Nur ein winziger Hinweis inmitten dieses Panoptikums an Peinlichkeiten hätte stutzig machen können. Ein chronologisches Missgeschick: Lisa siebte ihre drei Kandidaten angeblich am selben Nachmittag aus einer Gruppe von 25 Bewerbern aus. Wunderbarerweise liefen aber abends in der Sendung bereits jede Menge aufwendig gedrehte Filme über die drei Auserwählten.

Es war ein besonderer Tag in der Geschichte des Fernsehens, aber es war nicht die erste fiktive Show. 1970, quasi im Präkambrium moderner Fernsehunterhaltung, lief im deutschen Fernsehen "Das Millionenspiel". Ein Mann wird sieben Tage lang gejagt.

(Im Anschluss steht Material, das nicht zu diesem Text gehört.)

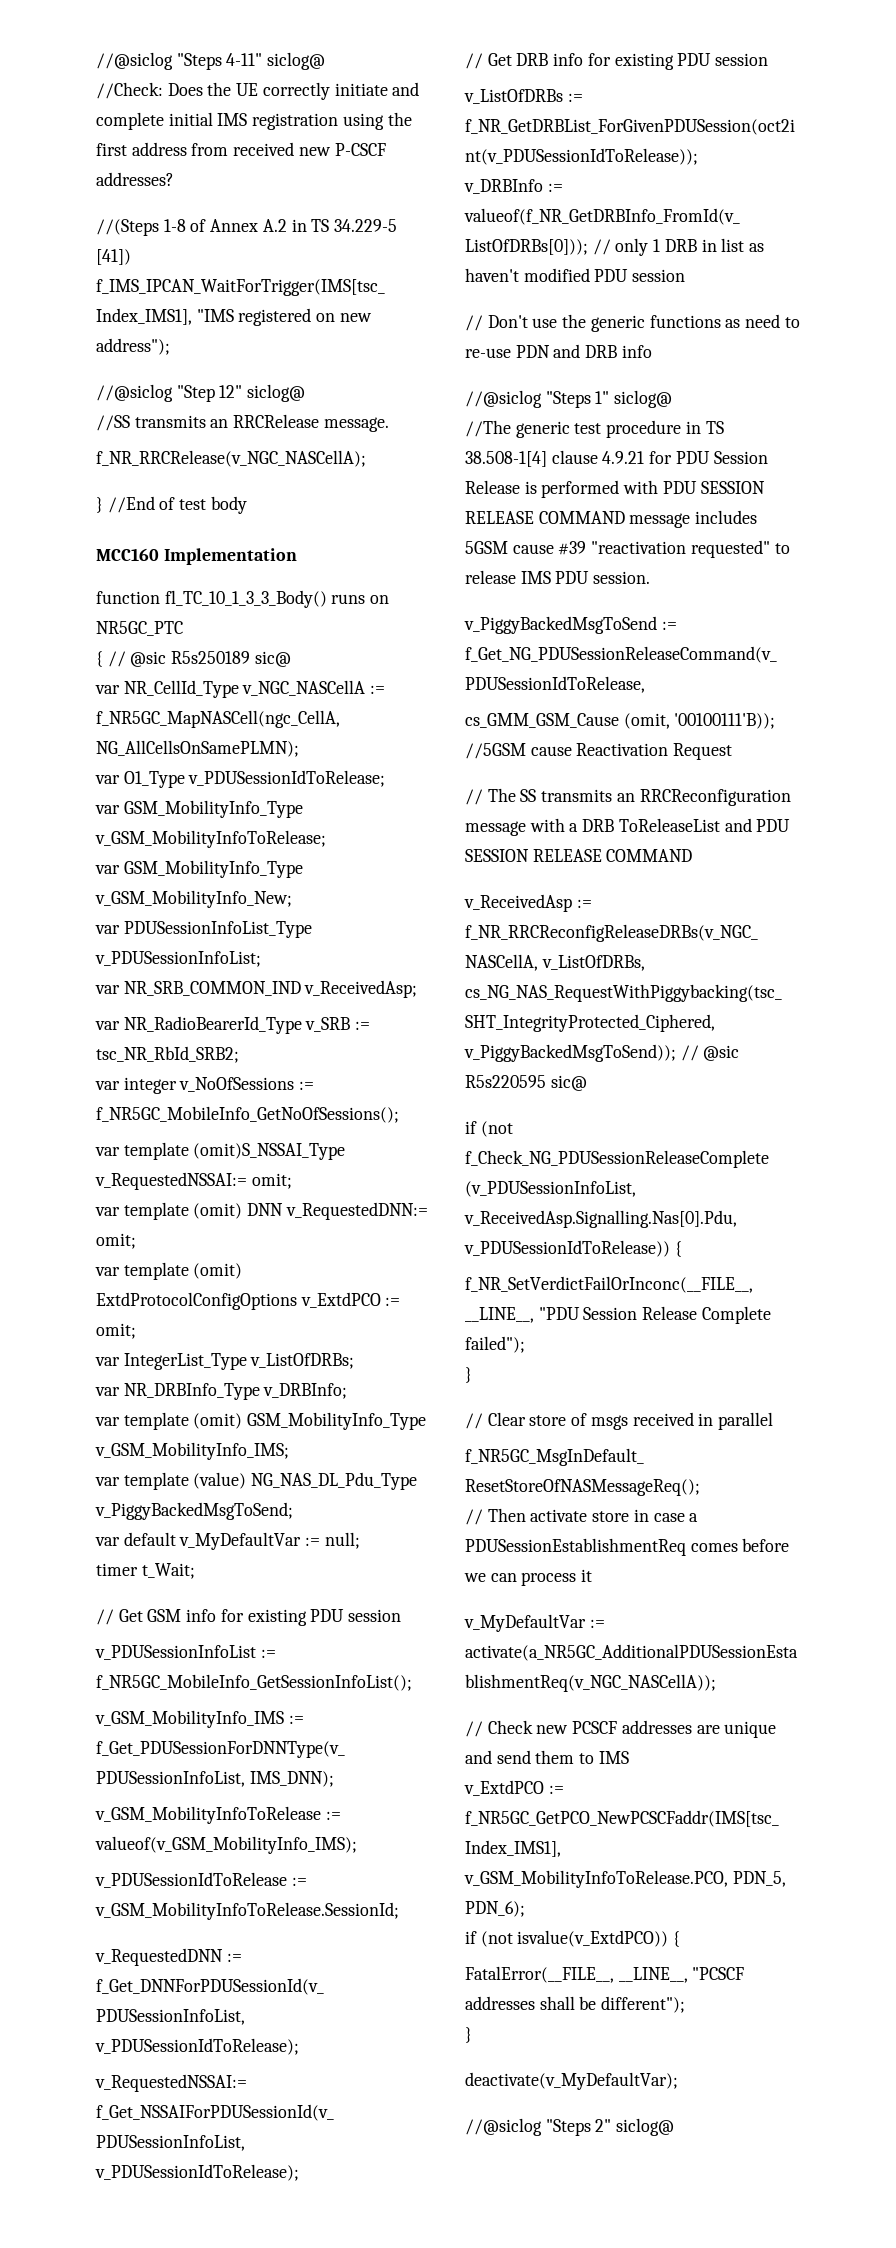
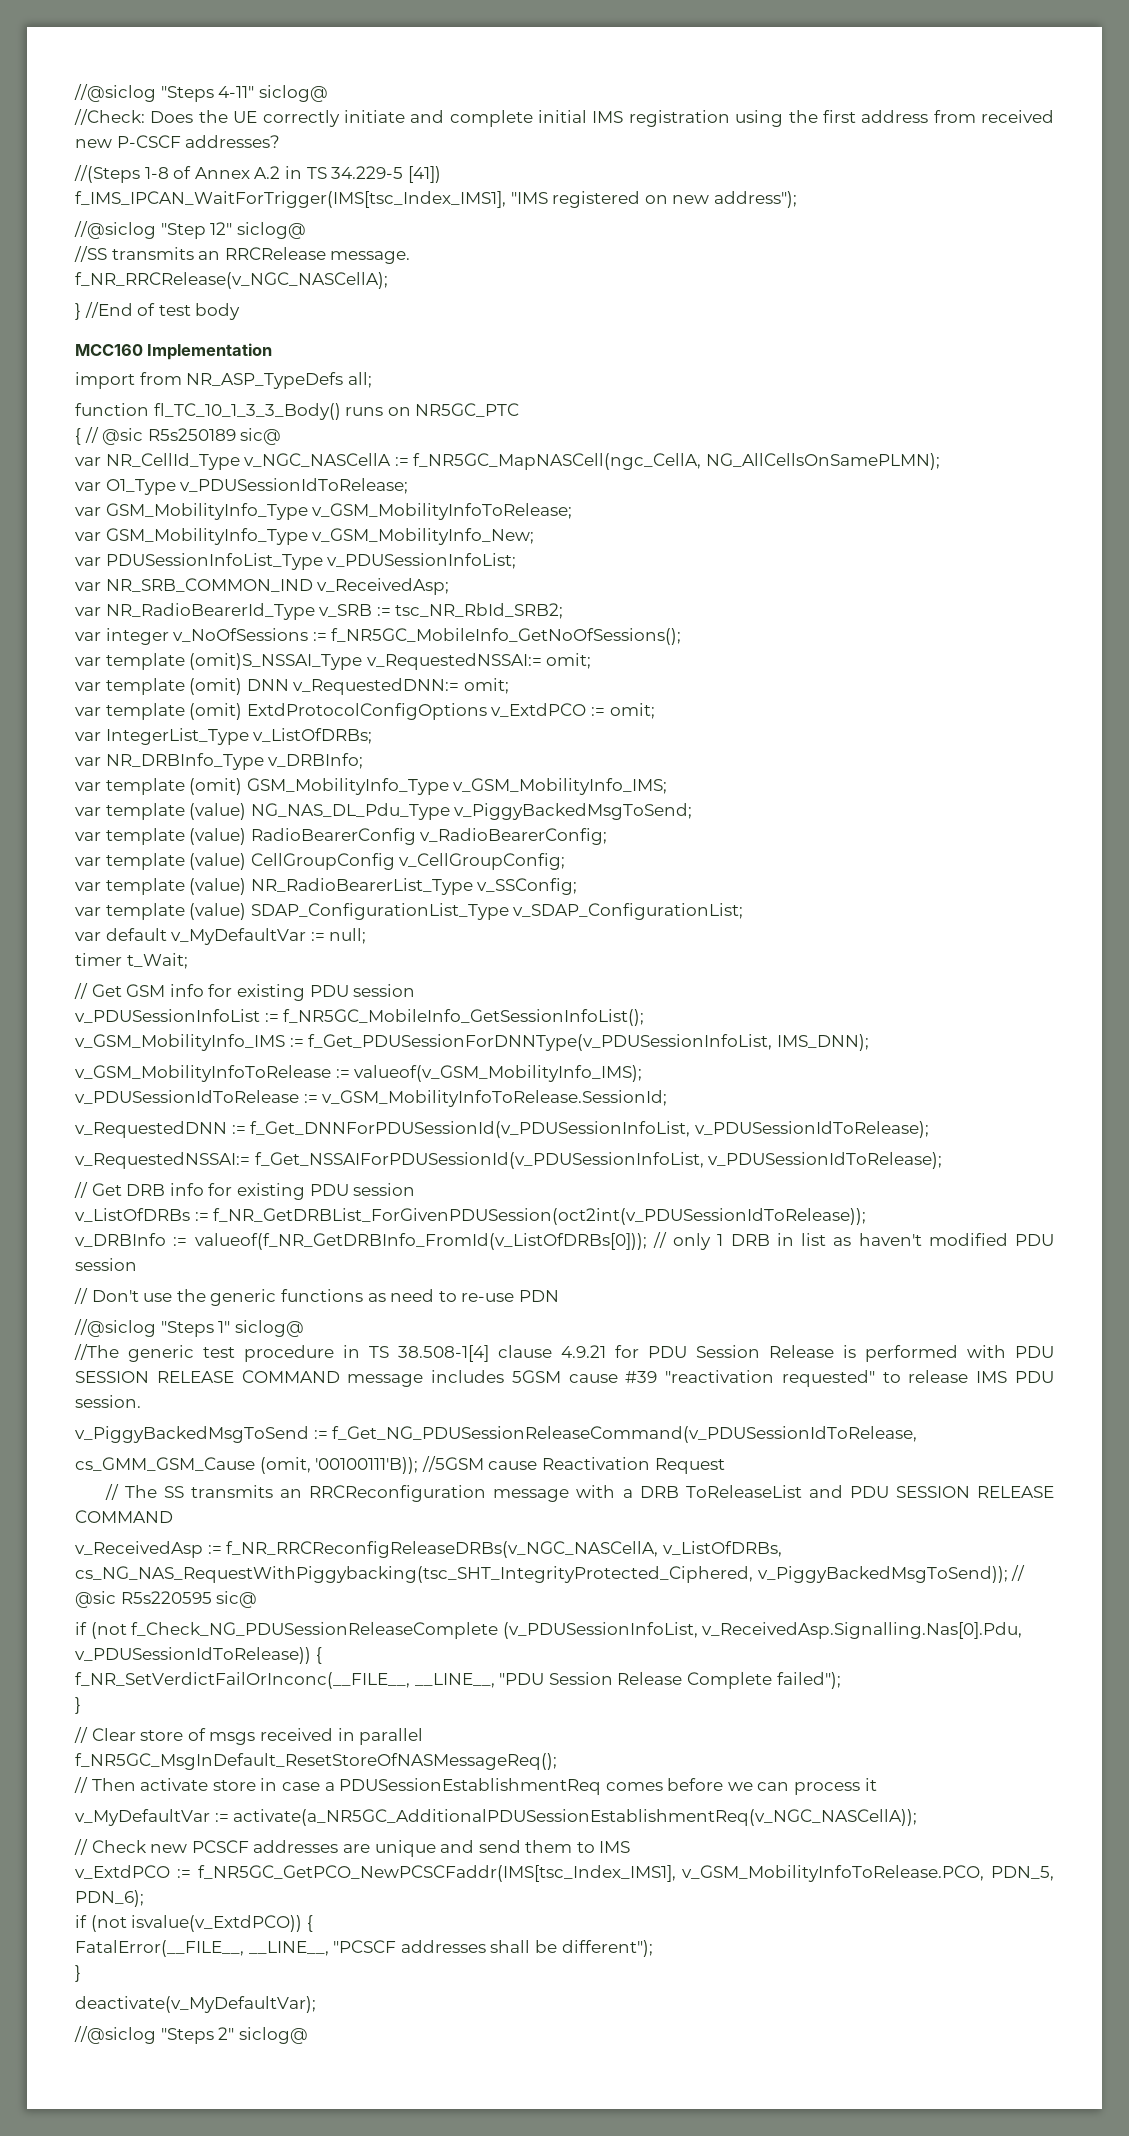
(297, 556) none -> [75,372,372,389] // import from NR_ASP_TypeDefs all;
(293, 1511) none -> [75,828,608,845] [75,853,566,870] [75,878,578,895] [75,903,744,920] // var template (value) RadioBearerConfig v_RadioBearerConfig; // var template (value) CellGroupConfig v_CellGroupConfig; // var template (value) NR_RadioBearerList_Type v_SSConfig; // var template (value) SDAP_ConfigurationList_Type v_SDAP_ConfigurationList;
[553,344,652,358] and DRB info -> (559, 1296) none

Überlebt er, gewinnt er eine Million Mark. Den Chef der Killerbande spielte - im Ernst - Dieter Hallervorden, den Moderator im Studio Dieter Thomas Heck. Gefakte Werbeeinblendungen untermalten die Menschenhatz. Eine Welle der Empörung schwappte durch die Republik. Gleichzeitig wollten sich unzählige Menschen als Jäger oder Gejagter für die Show melden.

Doch die "Spendershow" setzt da noch eins drauf: War das "Millionenspiel" noch eine düstere Utopie, ein Ausblick auf die Trash-TV-Zukunft, beschrieb die niederländische Show nicht mehr als eine durchaus denkbare Realität. Das eigentlich Erschütternde war nicht der wohlmeinende, wenn auch schrill verpackte Appell in Sachen Organspende, sondern das alles hätte durchaus wahr sein können.

Kein Zweifel, die "Große Spendershow" sorgte für viel Diskussion. Meist aber kreiste die um die moralische Schmerzgrenze modernen TV-Entertainments. Ob sie sich auf die Zahl der Organspender auswirkt, bleibt abzuwarten. Und ob misstrauische Zuschauer künftig öfter auf ein erlösendes "Haha, nur gefoppt" harren, ebenso. Anzuraten ist es nicht. Die Chance, enttäuscht zu werden, ist riesig.